Tasks to perform:
1. Rewrite the Storm metrics article from "Announcements" through "heavy computation sequentially.", updating every "built-in metrics" to "default metrics".
2. Write the next part of the Storm metrics article, starting after its final sentence.

Excerpted text:

☆ ☆ ☆ ☆ ☆ ☆ ☆

Community Articles

Find and share helpful community-sourced technical articles.
Announcements
Celebrating as our community reaches 100,000 members! Thank you!
Labels (1)
avatar
Contributor

Storm provides rich set of built-in metrics which are provided to Storm UI, and also metrics consumer. However these built-in metrics are measured for each task, while we are occasionally configuring a task to have multiple calls for external storages, and/or heavy computation sequentially.

Let’s say we have a Bolt which crawls the page from the web, and store page to external storage.

public class StoreCrawledPageBolt extends BaseRichBolt {

  @Override
  public void execute(Tuple input) {
    String url = tuple.getString(0);

    // the execute latency for crawlPage and storePage can be vary
    String html = crawlPage(url);
    storePage(url, html);
    collector.ack(input);
  }

  // skip method implementations...
}

The latency for crawling page from web server is vary, which takes several milliseconds to tens of seconds which might be better to treat as time-out. The latency for storing page data to external storage would be relatively faster, but it might be slower for specific reason like major compaction in HBase or so.

☆ ☆ ☆ ☆ ☆ ☆ ☆

Data items

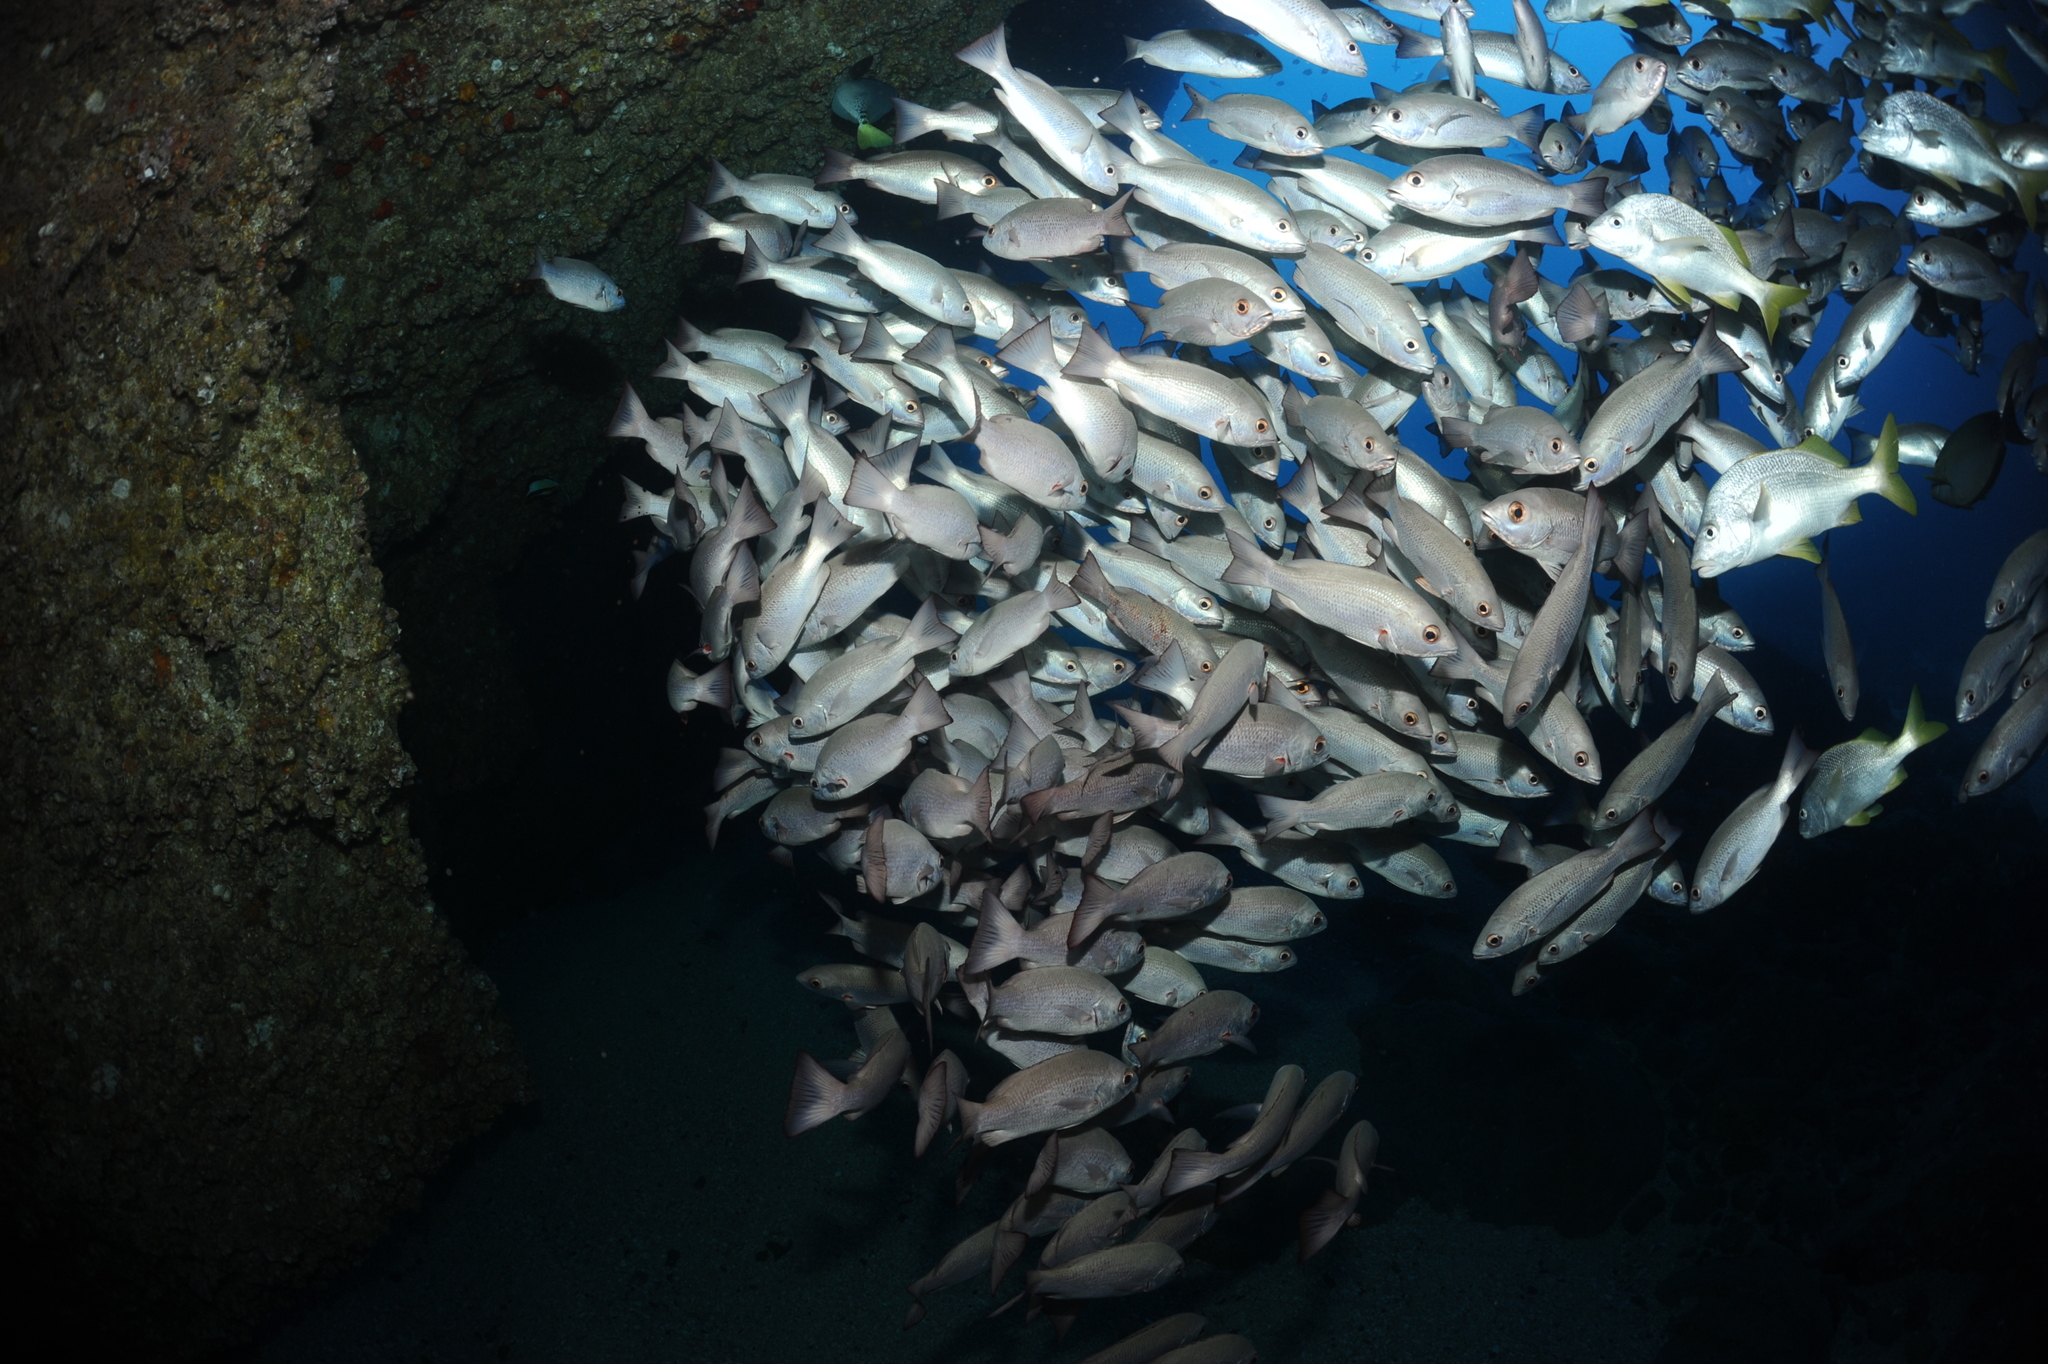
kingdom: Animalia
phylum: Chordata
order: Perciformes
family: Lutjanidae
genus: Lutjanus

☆ ☆ ☆ ☆ ☆ ☆ ☆

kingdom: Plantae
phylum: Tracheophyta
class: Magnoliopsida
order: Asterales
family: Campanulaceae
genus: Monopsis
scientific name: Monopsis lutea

☆ ☆ ☆ ☆ ☆ ☆ ☆

Outputs:
1.
Announcements
Celebrating as our community reaches 100,000 members! Thank you!
Labels (1)
avatar
Contributor

Storm provides rich set of default metrics which are provided to Storm UI, and also metrics consumer. However these default metrics are measured for each task, while we are occasionally configuring a task to have multiple calls for external storages, and/or heavy computation sequentially.

2.
Since two instructions are a part of execute() in StoreCrawledPageBolt, Storm basically provides the average latency of execute time for the bolt. The execute latency hides the latency for each instruction, which prevents us to analysis how much each part is contributing the latency.

In this case, we can instrument user-defined metric to measure the latency of each part. Let’s see how to do this.

At first we define two metrics for measure each part of latency. Storm provides several types of metric, and ReducedMetric with MeanReducer calculates mean value for logged values.

private transient ReducedMetric latencyForCrawl;
private transient ReducedMetric latencyForStore;

Please note that we define it as transient. IMetric is not Serializable so we defined as transient to avoid any serialization issues.

Next, we initialize two metrics and register the metric instances.

@Override
public void prepare(Map conf, TopologyContext context, OutputCollector collector) {
  // other intialization here.
  latencyForCrawl = new ReducedMetric(new MeanReducer());
  latencyForStore = new ReducedMetric(new MeanReducer());
  context.registerMetric(“latency-crawl”, latencyForCrawl, 60);
  context.registerMetric(“latency-store”, latencyForStore, 60);
}

The meaning of first and second parameters are straightforward, metric name and instance of IMetric. Third parameter of TopologyContext#registerMetric is the period (seconds) to publish and reset the metric. So latencyForCrawl and latencyForStore are logging the values for 60 seconds, and publish the mean values, and reset values to default - not logged at all.

Last, let’s log the latency for each part of execute.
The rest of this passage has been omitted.